╭─ Records for the exercise

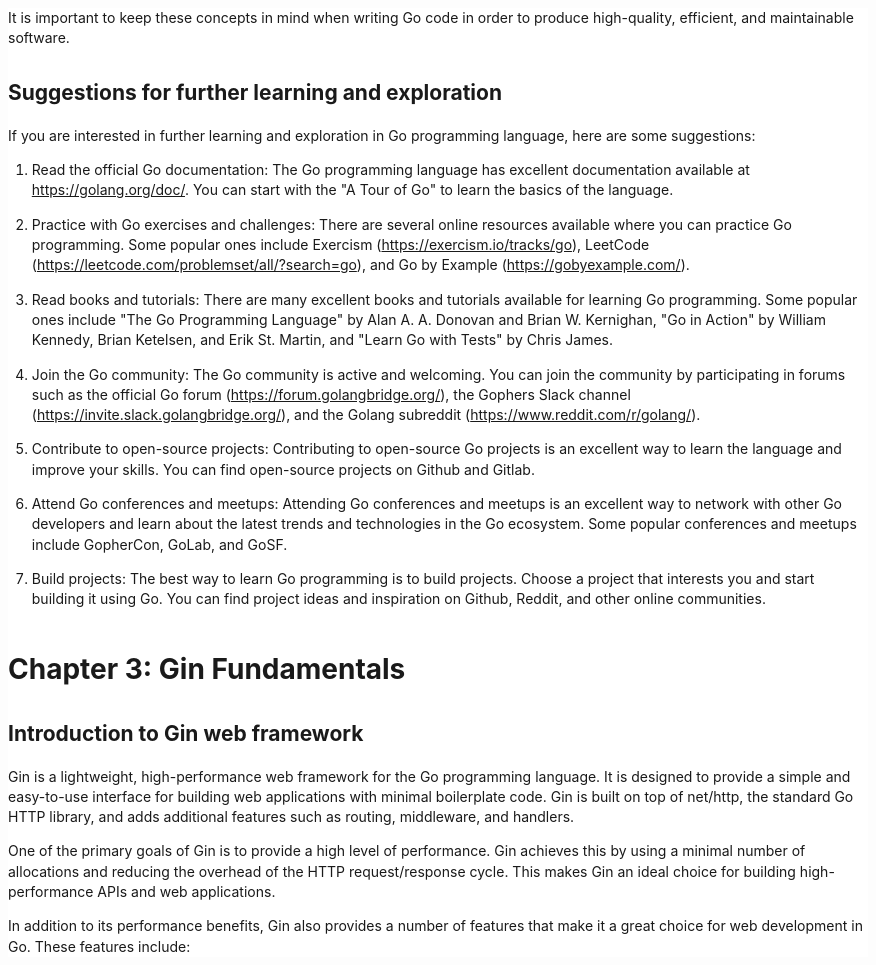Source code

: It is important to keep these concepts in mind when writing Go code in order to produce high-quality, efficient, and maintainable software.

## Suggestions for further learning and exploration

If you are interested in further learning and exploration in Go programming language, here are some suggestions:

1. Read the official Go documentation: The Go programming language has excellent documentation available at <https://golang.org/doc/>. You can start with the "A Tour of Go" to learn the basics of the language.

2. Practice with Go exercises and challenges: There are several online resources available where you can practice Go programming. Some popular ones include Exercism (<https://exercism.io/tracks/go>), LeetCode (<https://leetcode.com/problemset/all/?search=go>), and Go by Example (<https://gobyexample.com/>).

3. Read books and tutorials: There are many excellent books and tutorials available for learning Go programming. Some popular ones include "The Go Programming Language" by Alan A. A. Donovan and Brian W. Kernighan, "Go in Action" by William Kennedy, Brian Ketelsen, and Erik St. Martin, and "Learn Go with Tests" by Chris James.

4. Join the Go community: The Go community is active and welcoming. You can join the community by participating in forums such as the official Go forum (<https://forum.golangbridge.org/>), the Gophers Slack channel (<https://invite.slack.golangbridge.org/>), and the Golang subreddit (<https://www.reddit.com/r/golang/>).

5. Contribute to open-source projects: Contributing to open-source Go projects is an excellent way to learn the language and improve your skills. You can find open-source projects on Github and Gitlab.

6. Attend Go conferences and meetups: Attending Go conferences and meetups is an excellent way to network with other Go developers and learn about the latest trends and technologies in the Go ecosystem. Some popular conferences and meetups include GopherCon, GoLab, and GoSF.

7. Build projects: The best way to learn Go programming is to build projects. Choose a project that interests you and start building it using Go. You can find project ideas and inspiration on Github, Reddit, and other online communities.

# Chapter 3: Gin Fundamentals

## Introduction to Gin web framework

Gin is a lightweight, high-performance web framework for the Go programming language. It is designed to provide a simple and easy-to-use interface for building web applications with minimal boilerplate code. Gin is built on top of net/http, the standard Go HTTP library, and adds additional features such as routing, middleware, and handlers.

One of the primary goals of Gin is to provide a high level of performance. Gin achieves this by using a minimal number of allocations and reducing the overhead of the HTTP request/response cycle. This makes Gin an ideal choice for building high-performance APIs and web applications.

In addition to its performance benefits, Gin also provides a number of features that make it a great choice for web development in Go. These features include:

╰─

# Task instructions
Rewrite all the items above as a JSON list of strings with one string per line. Skip blank lines and leave out the pictures.

# Answer space
[
  "Source code",
  ": It is important to keep these concepts in mind when writing Go code in order to produce high-quality, efficient, and maintainable software.",
  "## Suggestions for further learning and exploration",
  "If you are interested in further learning and exploration in Go programming language, here are some suggestions:",
  "1. Read the official Go documentation: The Go programming language has excellent documentation available at <https://golang.org/doc/>. You can start with the \"A Tour of Go\" to learn the basics of the language.",
  "2. Practice with Go exercises and challenges: There are several online resources available where you can practice Go programming. Some popular ones include Exercism (<https://exercism.io/tracks/go>), LeetCode (<https://leetcode.com/problemset/all/?search=go>), and Go by Example (<https://gobyexample.com/>).",
  "3. Read books and tutorials: There are many excellent books and tutorials available for learning Go programming. Some popular ones include \"The Go Programming Language\" by Alan A. A. Donovan and Brian W. Kernighan, \"Go in Action\" by William Kennedy, Brian Ketelsen, and Erik St. Martin, and \"Learn Go with Tests\" by Chris James.",
  "4. Join the Go community: The Go community is active and welcoming. You can join the community by participating in forums such as the official Go forum (<https://forum.golangbridge.org/>), the Gophers Slack channel (<https://invite.slack.golangbridge.org/>), and the Golang subreddit (<https://www.reddit.com/r/golang/>).",
  "5. Contribute to open-source projects: Contributing to open-source Go projects is an excellent way to learn the language and improve your skills. You can find open-source projects on Github and Gitlab.",
  "6. Attend Go conferences and meetups: Attending Go conferences and meetups is an excellent way to network with other Go developers and learn about the latest trends and technologies in the Go ecosystem. Some popular conferences and meetups include GopherCon, GoLab, and GoSF.",
  "7. Build projects: The best way to learn Go programming is to build projects. Choose a project that interests you and start building it using Go. You can find project ideas and inspiration on Github, Reddit, and other online communities.",
  "# Chapter 3: Gin Fundamentals",
  "## Introduction to Gin web framework",
  "Gin is a lightweight, high-performance web framework for the Go programming language. It is designed to provide a simple and easy-to-use interface for building web applications with minimal boilerplate code. Gin is built on top of net/http, the standard Go HTTP library, and adds additional features such as routing, middleware, and handlers.",
  "One of the primary goals of Gin is to provide a high level of performance. Gin achieves this by using a minimal number of allocations and reducing the overhead of the HTTP request/response cycle. This makes Gin an ideal choice for building high-performance APIs and web applications.",
  "In addition to its performance benefits, Gin also provides a number of features that make it a great choice for web development in Go. These features include:"
]